Founded by former senior members of OpenAI, raising $7.3 billion in the past year

Anthropic is an American artificial intelligence startup founded by Daniela Amodei and her brother Dario Amodei, former senior members of OpenAI, in 2021. Dario Amodei served as Vice President of Research at OpenAI.

According to Latest reports, a group of researchers led by Dario Amodei, one of the founders of Anthropic, left OpenAI due to differences in the direction of OpenAI’s development. They were concerned that Microsoft’s investment in OpenAI would lead it down a more commercial path, deviating from its initial focus on advanced artificial intelligence safety.

Dario Amodei’s LinkedIn profile includes his roles as the former Vice President of Research at OpenAI and a Senior Research Scientist at Google. At OpenAI, Dario Amodei worked from 2016 to 2020, overseeing the development of the company’s GPT-2 and GPT-3 language models.

Daniela Amodei, prior to founding Anthropic, served as a Risk Manager at Stripe, overseeing operations, user policies, and underwriting. Later, she became the Vice President of Safety and Policy at OpenAI, playing a crucial role in ensuring the safe and ethical use of artificial intelligence technology.

Anthropic, a startup, positions its products as safer alternatives to ChatGPT. Over the past year, Anthropic has completed five rounds of financing totaling approximately $7.3 billion. According to the Financial Times, Google invested around $300 million in Anthropic in February 2023. Amazon invested $4 billion in Anthropic in September 2023 as part of a strategic partnership.

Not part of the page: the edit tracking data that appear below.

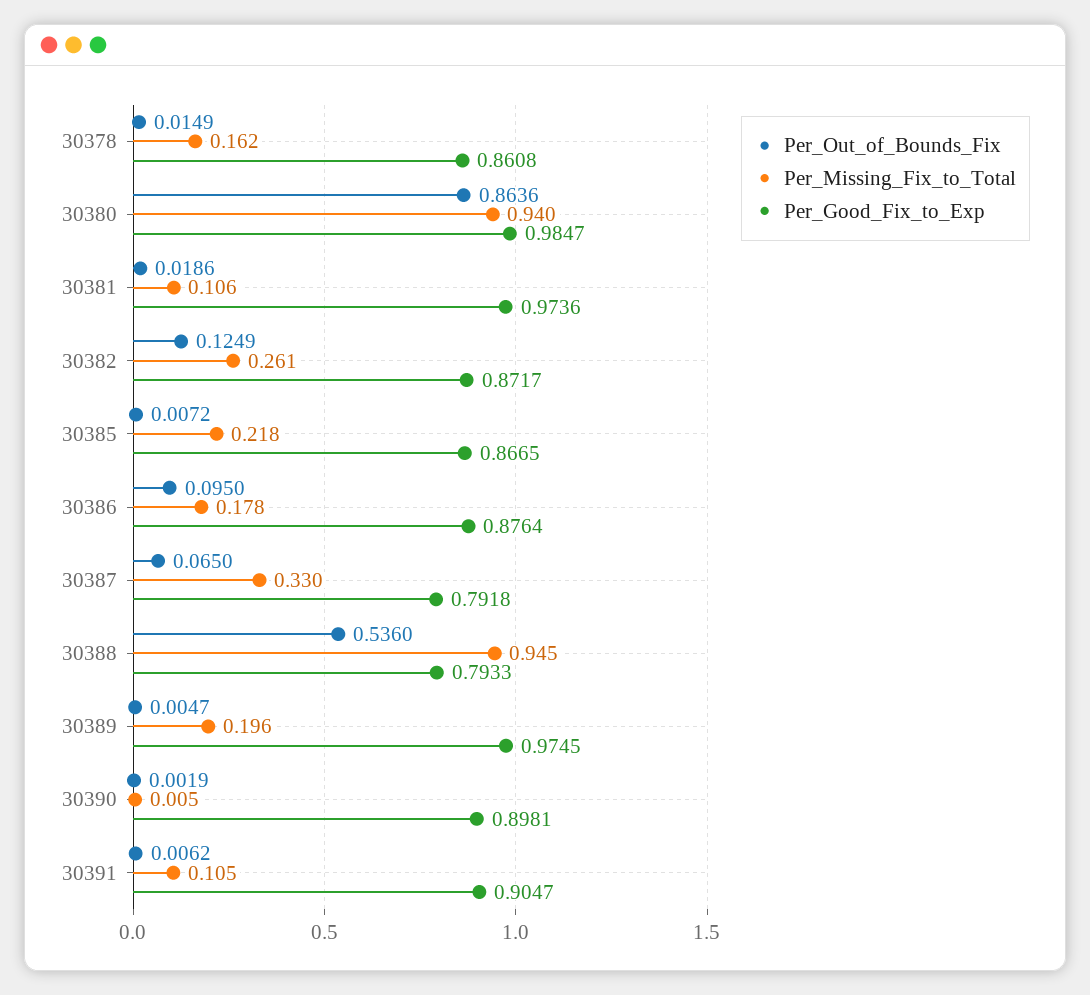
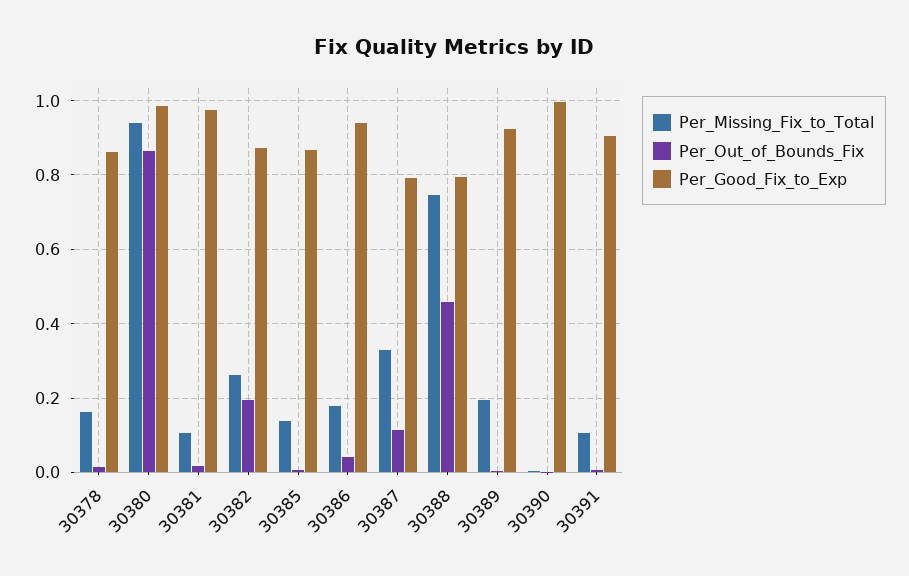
Per_Out_of_Bounds_Fix, 30382: 0.1249 -> 0.2
Per_Missing_Fix_to_Total, 30385: 0.218 -> 0.14
Per_Out_of_Bounds_Fix, 30386: 0.095 -> 0.04
Per_Good_Fix_to_Exp, 30386: 0.8764 -> 0.94
Per_Out_of_Bounds_Fix, 30387: 0.065 -> 0.12
Per_Out_of_Bounds_Fix, 30388: 0.536 -> 0.46
Per_Missing_Fix_to_Total, 30388: 0.945 -> 0.74
Per_Good_Fix_to_Exp, 30389: 0.9745 -> 0.92
Per_Good_Fix_to_Exp, 30390: 0.8981 -> 1

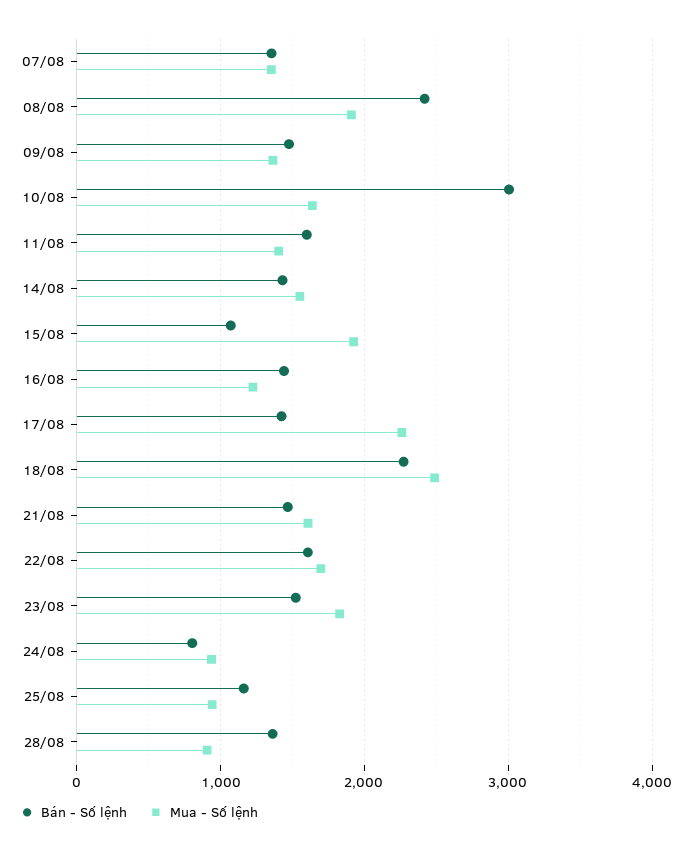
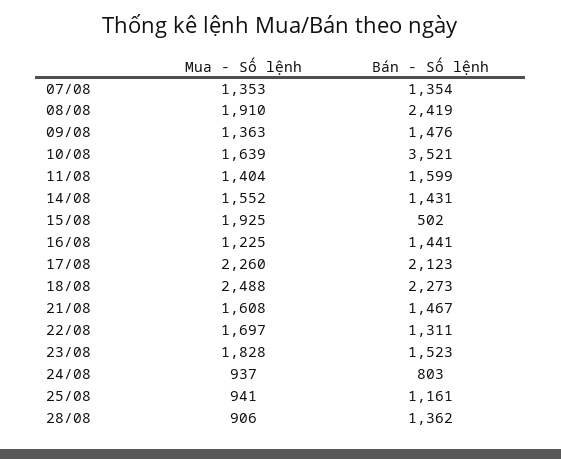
Bán - Số lệnh, 10/08: 3000 -> 3521
Bán - Số lệnh, 15/08: 1100 -> 502
Bán - Số lệnh, 17/08: 1400 -> 2123
Bán - Số lệnh, 22/08: 1600 -> 1311

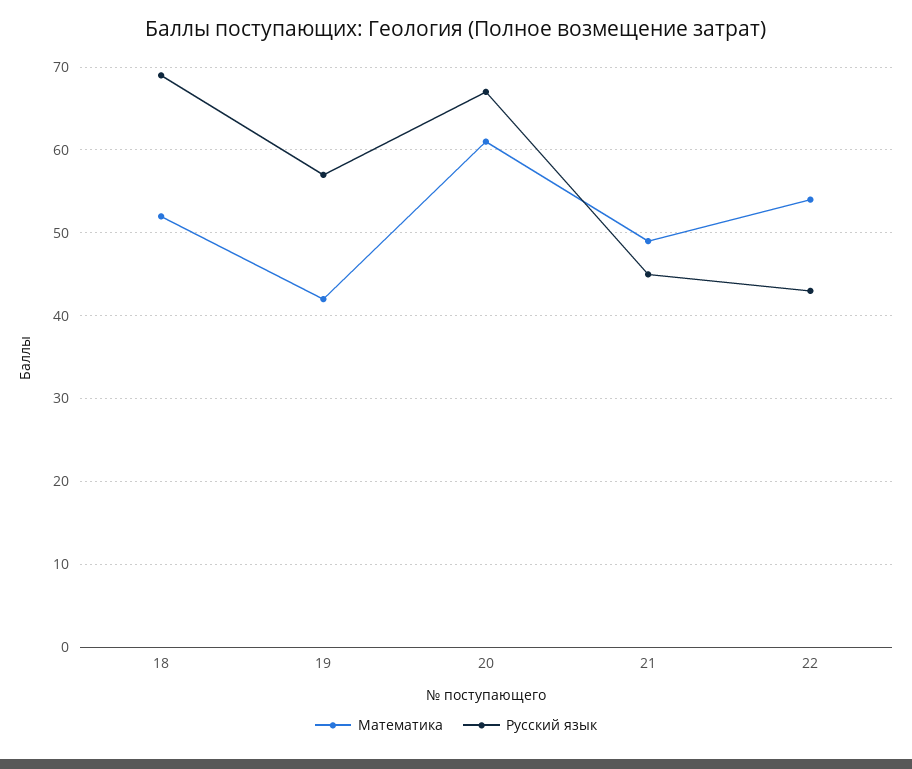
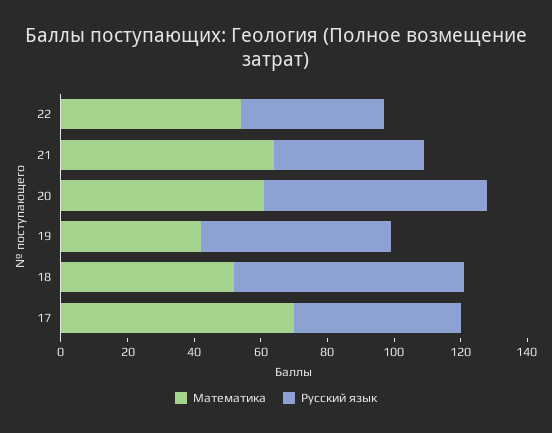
Математика, 21: 49 -> 65
Математика, 17: none -> 70
Русский язык, 17: none -> 50

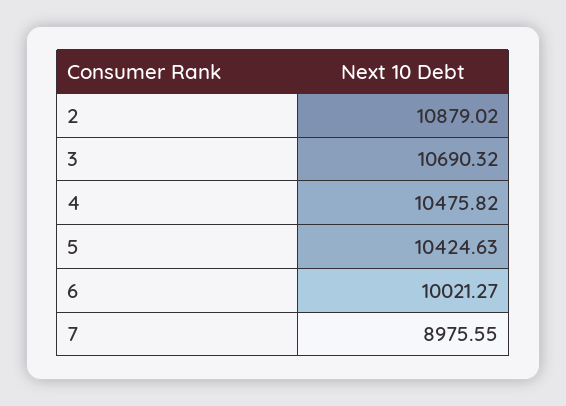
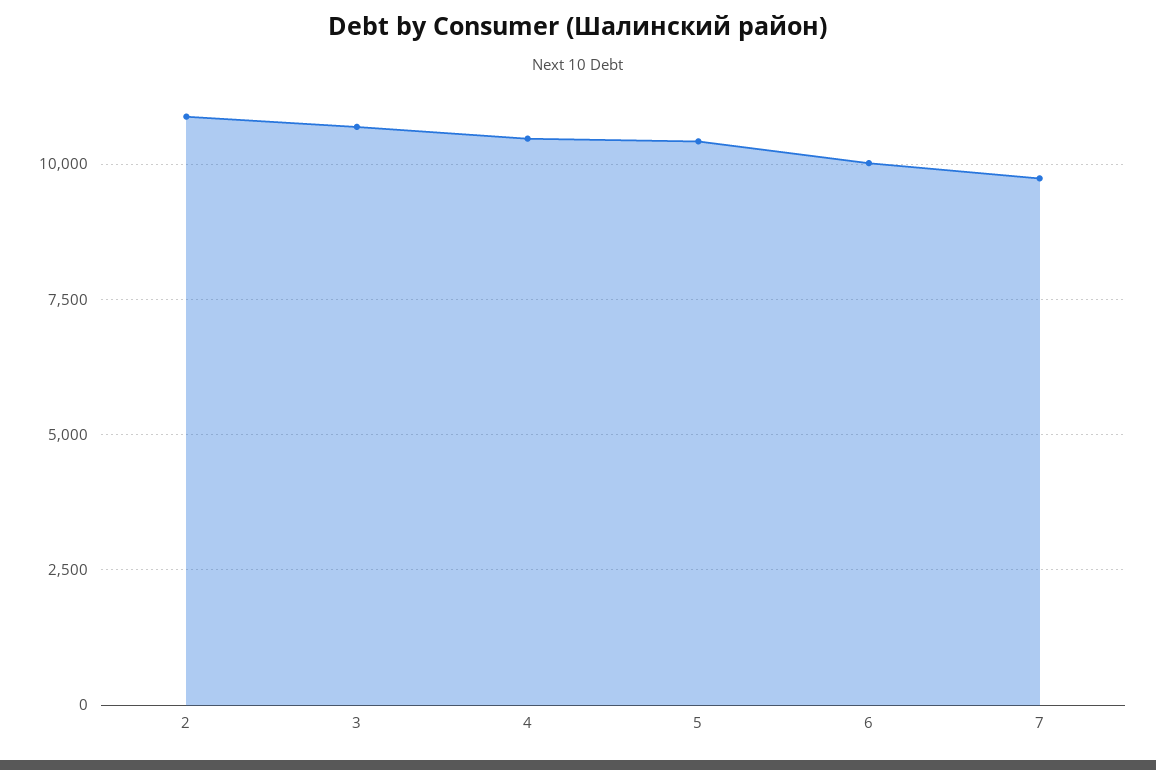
7: 8975.55 -> 9750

In a press release, Amazon stated its plans to incorporate Anthropic’s AI technology into its products and services, with Anthropic relying on Amazon Web Services as its primary cloud service and assisting Amazon in developing its custom AI chips. Amazon mentioned that it would receive “minority equity” in the AI startup as part of the deal, but did not provide further details.